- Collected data
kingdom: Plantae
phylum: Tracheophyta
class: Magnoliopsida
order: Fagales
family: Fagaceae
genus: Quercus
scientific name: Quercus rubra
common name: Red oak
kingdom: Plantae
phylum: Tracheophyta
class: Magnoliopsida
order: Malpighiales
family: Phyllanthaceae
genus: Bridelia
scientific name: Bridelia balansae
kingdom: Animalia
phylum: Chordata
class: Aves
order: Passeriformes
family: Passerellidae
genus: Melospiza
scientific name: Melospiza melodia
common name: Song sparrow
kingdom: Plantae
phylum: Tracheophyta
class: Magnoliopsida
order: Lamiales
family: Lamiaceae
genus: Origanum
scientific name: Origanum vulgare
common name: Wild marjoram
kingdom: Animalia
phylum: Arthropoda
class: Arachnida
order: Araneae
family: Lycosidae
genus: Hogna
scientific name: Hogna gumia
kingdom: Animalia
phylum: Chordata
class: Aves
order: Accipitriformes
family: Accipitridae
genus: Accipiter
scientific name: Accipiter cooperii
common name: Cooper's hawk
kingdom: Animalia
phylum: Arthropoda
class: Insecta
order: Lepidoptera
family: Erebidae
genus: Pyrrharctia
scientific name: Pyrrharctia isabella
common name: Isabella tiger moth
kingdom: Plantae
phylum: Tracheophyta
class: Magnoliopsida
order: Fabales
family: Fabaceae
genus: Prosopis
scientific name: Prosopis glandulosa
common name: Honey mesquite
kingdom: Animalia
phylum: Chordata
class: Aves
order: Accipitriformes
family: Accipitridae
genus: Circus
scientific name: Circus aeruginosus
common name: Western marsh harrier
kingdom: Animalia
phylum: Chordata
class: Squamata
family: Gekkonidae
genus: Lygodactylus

- TASK DETAILS
Copy every line of the records above word for word, keeping the same order.

- COMPLETED TASK
kingdom: Plantae
phylum: Tracheophyta
class: Magnoliopsida
order: Fagales
family: Fagaceae
genus: Quercus
scientific name: Quercus rubra
common name: Red oak
kingdom: Plantae
phylum: Tracheophyta
class: Magnoliopsida
order: Malpighiales
family: Phyllanthaceae
genus: Bridelia
scientific name: Bridelia balansae
kingdom: Animalia
phylum: Chordata
class: Aves
order: Passeriformes
family: Passerellidae
genus: Melospiza
scientific name: Melospiza melodia
common name: Song sparrow
kingdom: Plantae
phylum: Tracheophyta
class: Magnoliopsida
order: Lamiales
family: Lamiaceae
genus: Origanum
scientific name: Origanum vulgare
common name: Wild marjoram
kingdom: Animalia
phylum: Arthropoda
class: Arachnida
order: Araneae
family: Lycosidae
genus: Hogna
scientific name: Hogna gumia
kingdom: Animalia
phylum: Chordata
class: Aves
order: Accipitriformes
family: Accipitridae
genus: Accipiter
scientific name: Accipiter cooperii
common name: Cooper's hawk
kingdom: Animalia
phylum: Arthropoda
class: Insecta
order: Lepidoptera
family: Erebidae
genus: Pyrrharctia
scientific name: Pyrrharctia isabella
common name: Isabella tiger moth
kingdom: Plantae
phylum: Tracheophyta
class: Magnoliopsida
order: Fabales
family: Fabaceae
genus: Prosopis
scientific name: Prosopis glandulosa
common name: Honey mesquite
kingdom: Animalia
phylum: Chordata
class: Aves
order: Accipitriformes
family: Accipitridae
genus: Circus
scientific name: Circus aeruginosus
common name: Western marsh harrier
kingdom: Animalia
phylum: Chordata
class: Squamata
family: Gekkonidae
genus: Lygodactylus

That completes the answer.